[Start SOURCE RECORDS]
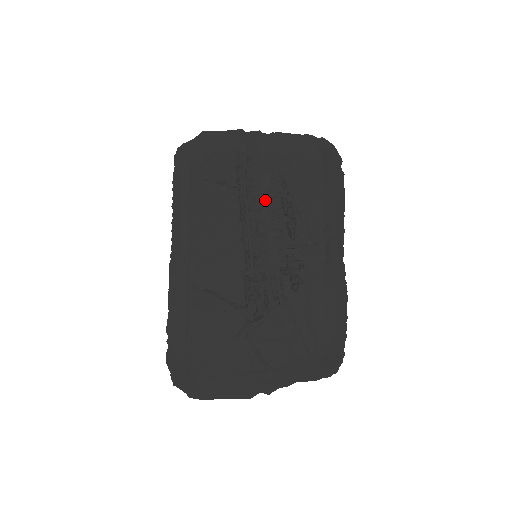
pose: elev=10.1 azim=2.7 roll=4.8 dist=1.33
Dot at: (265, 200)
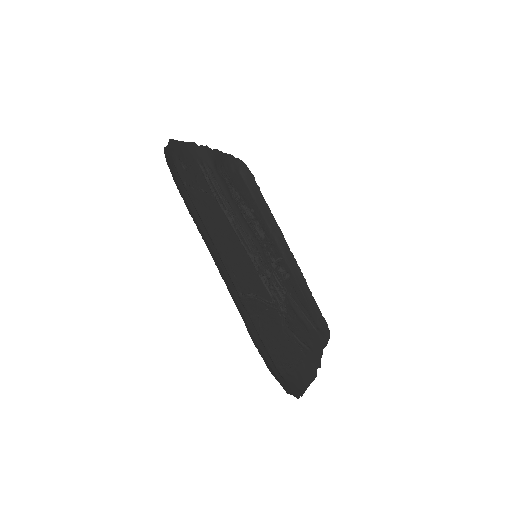
Dot at: (237, 207)
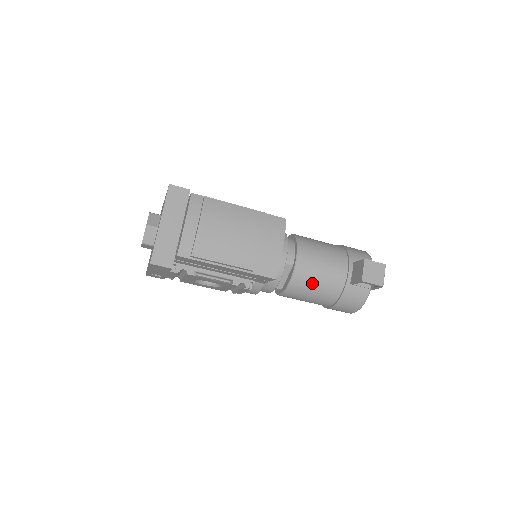
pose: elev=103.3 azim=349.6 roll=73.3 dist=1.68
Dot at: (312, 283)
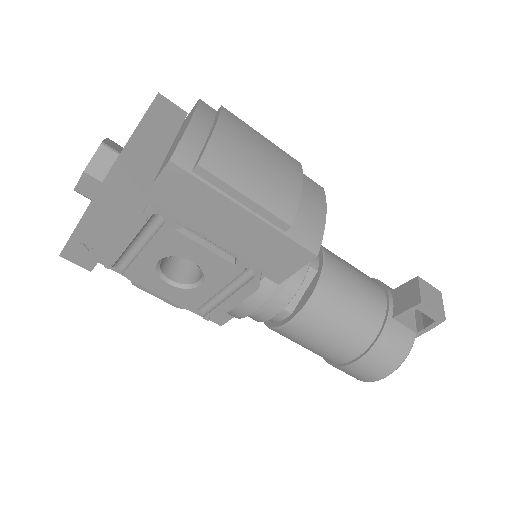
Dot at: (343, 304)
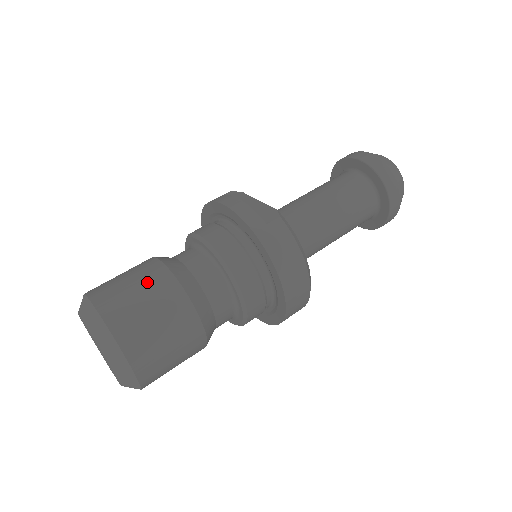
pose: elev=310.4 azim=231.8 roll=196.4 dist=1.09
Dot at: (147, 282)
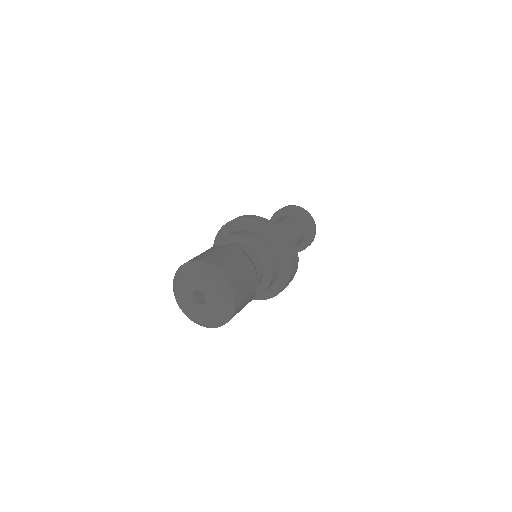
Dot at: (227, 252)
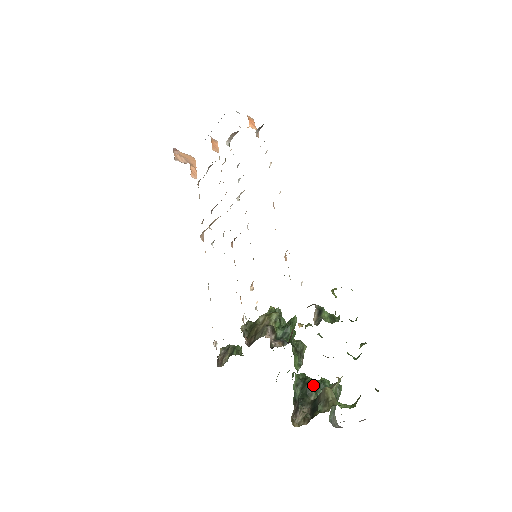
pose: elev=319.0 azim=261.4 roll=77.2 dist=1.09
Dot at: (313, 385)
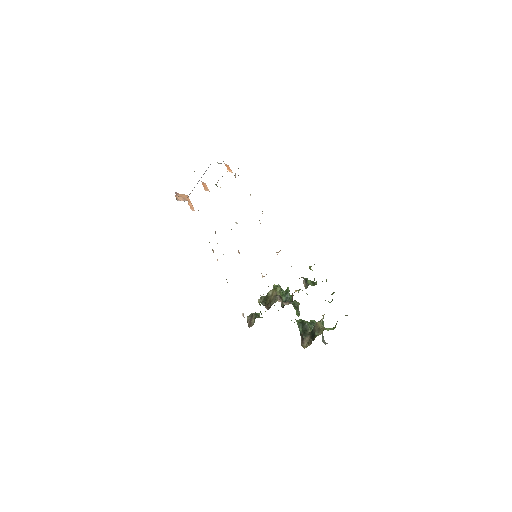
Dot at: (308, 324)
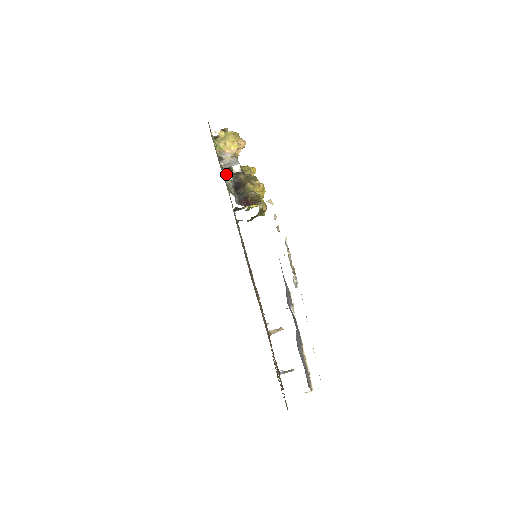
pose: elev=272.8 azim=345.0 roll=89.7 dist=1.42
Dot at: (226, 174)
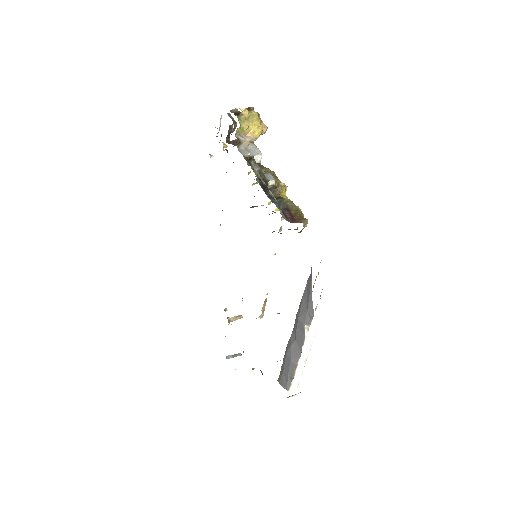
Dot at: (269, 177)
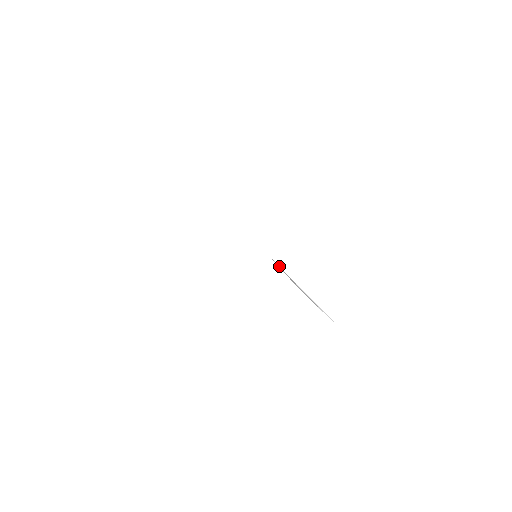
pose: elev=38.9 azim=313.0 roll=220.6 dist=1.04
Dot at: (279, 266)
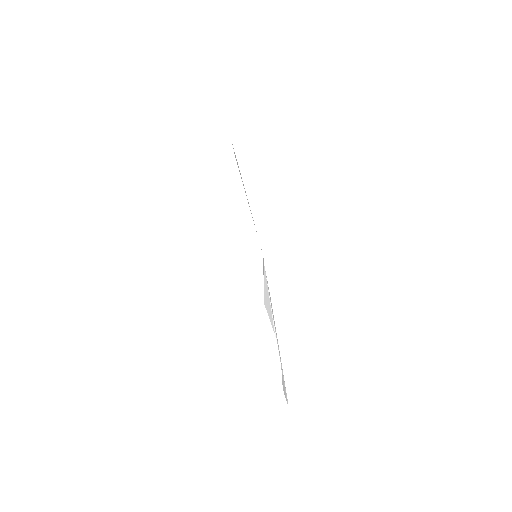
Dot at: (266, 276)
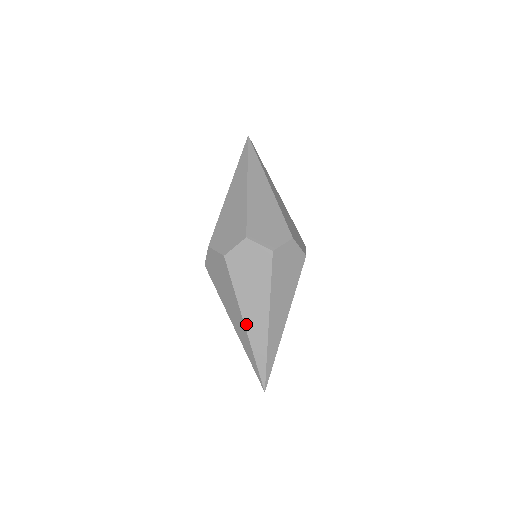
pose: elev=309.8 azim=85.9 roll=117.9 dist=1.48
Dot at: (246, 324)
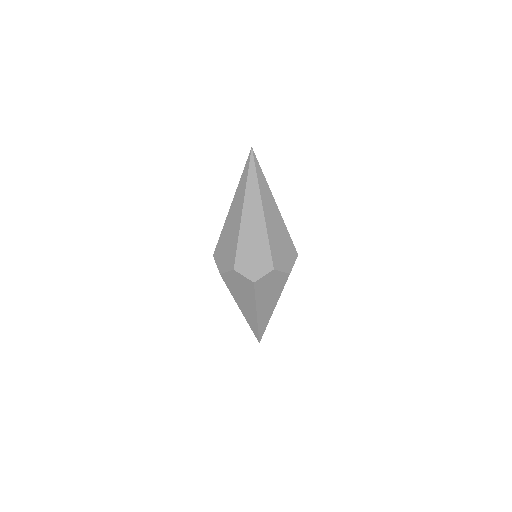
[End SOURCE RECORDS]
→ TASK GOAL: Rewrite all of the material above with every "pose" changed to "camera" and every other line left as it is. Leave out the pictures.

→ TASK ANSWER:
camera: elev=10.1 azim=2.7 roll=4.8 dist=1.33
Dot at: (265, 200)
Dot at: (237, 207)
camera: elev=103.3 azim=349.6 roll=73.3 dist=1.68
Dot at: (312, 283)
Dot at: (343, 304)
camera: elev=310.4 azim=231.8 roll=196.4 dist=1.09
Dot at: (147, 282)
Dot at: (227, 252)
camera: elev=319.0 azim=261.4 roll=77.2 dist=1.09
Dot at: (313, 385)
Dot at: (308, 324)
camera: elev=272.8 azim=345.0 roll=89.7 dist=1.42
Dot at: (226, 174)
Dot at: (269, 177)
camera: elev=38.9 azim=313.0 roll=220.6 dist=1.04
Dot at: (279, 266)
Dot at: (266, 276)
camera: elev=309.8 azim=85.9 roll=117.9 dist=1.48
Dot at: (246, 324)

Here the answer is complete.